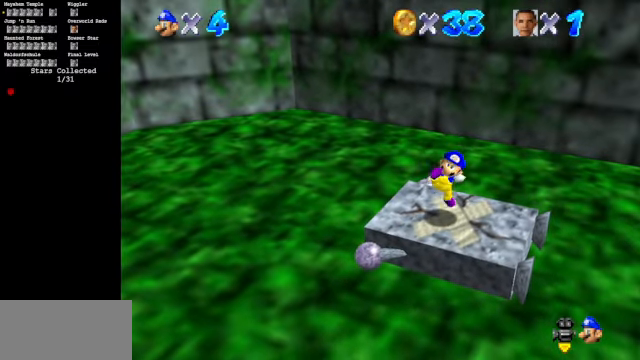
{"buttons": [], "left_stick": "center", "events": [[66, "A", "down"], [66, "Z", "down"], [100, "A", "up"], [266, "Z", "up"]]}
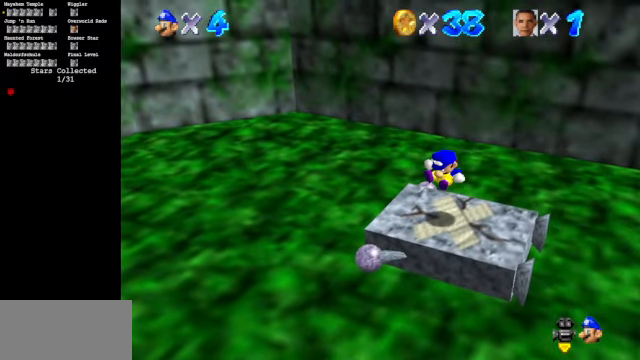
{"buttons": [], "left_stick": "right", "events": [[400, "left_stick", "right"]]}
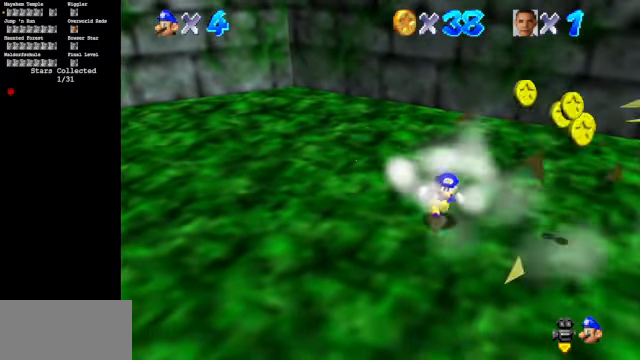
{"buttons": [], "left_stick": "up-right", "events": [[300, "left_stick", "up-right"]]}
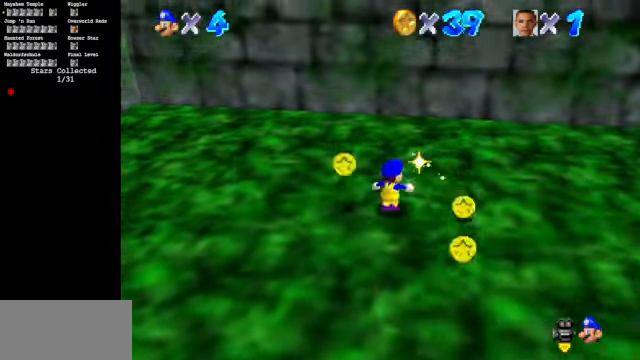
{"buttons": [], "left_stick": "down", "events": [[67, "left_stick", "right"], [234, "left_stick", "down-right"], [334, "left_stick", "down"]]}
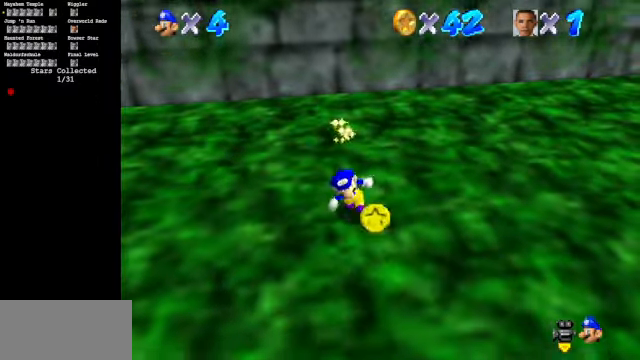
{"buttons": ["C_LEFT", "C_UP"], "left_stick": "right", "events": [[134, "C_DOWN", "down"], [134, "C_LEFT", "down"], [234, "left_stick", "right"], [267, "C_DOWN", "up"], [267, "C_LEFT", "up"], [467, "C_LEFT", "down"], [467, "C_UP", "down"]]}
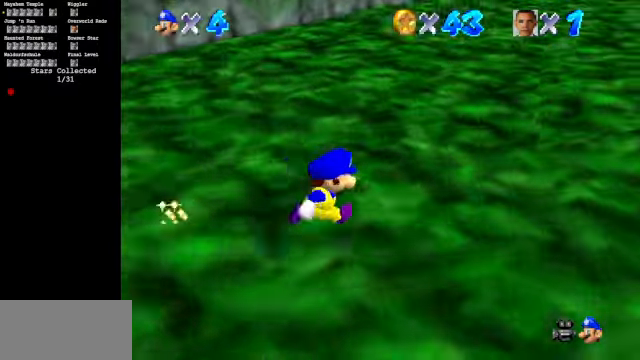
{"buttons": [], "left_stick": "up", "events": [[134, "C_LEFT", "up"], [134, "C_UP", "up"], [134, "left_stick", "up-right"], [367, "C_DOWN", "down"], [367, "C_LEFT", "down"], [434, "left_stick", "up"], [500, "C_DOWN", "up"], [500, "C_LEFT", "up"]]}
■ ■ ■ ■ ■
* [WORK INSTRUCTIONS] A complete answer lists each line of the data that holds the word "down".

* [RESPONSE TO THE TASK]
{"buttons": [], "left_stick": "center", "events": [[66, "A", "down"], [66, "Z", "down"], [100, "A", "up"], [266, "Z", "up"]]}
{"buttons": [], "left_stick": "down", "events": [[67, "left_stick", "right"], [234, "left_stick", "down-right"], [334, "left_stick", "down"]]}
{"buttons": ["C_LEFT", "C_UP"], "left_stick": "right", "events": [[134, "C_DOWN", "down"], [134, "C_LEFT", "down"], [234, "left_stick", "right"], [267, "C_DOWN", "up"], [267, "C_LEFT", "up"], [467, "C_LEFT", "down"], [467, "C_UP", "down"]]}
{"buttons": [], "left_stick": "up", "events": [[134, "C_LEFT", "up"], [134, "C_UP", "up"], [134, "left_stick", "up-right"], [367, "C_DOWN", "down"], [367, "C_LEFT", "down"], [434, "left_stick", "up"], [500, "C_DOWN", "up"], [500, "C_LEFT", "up"]]}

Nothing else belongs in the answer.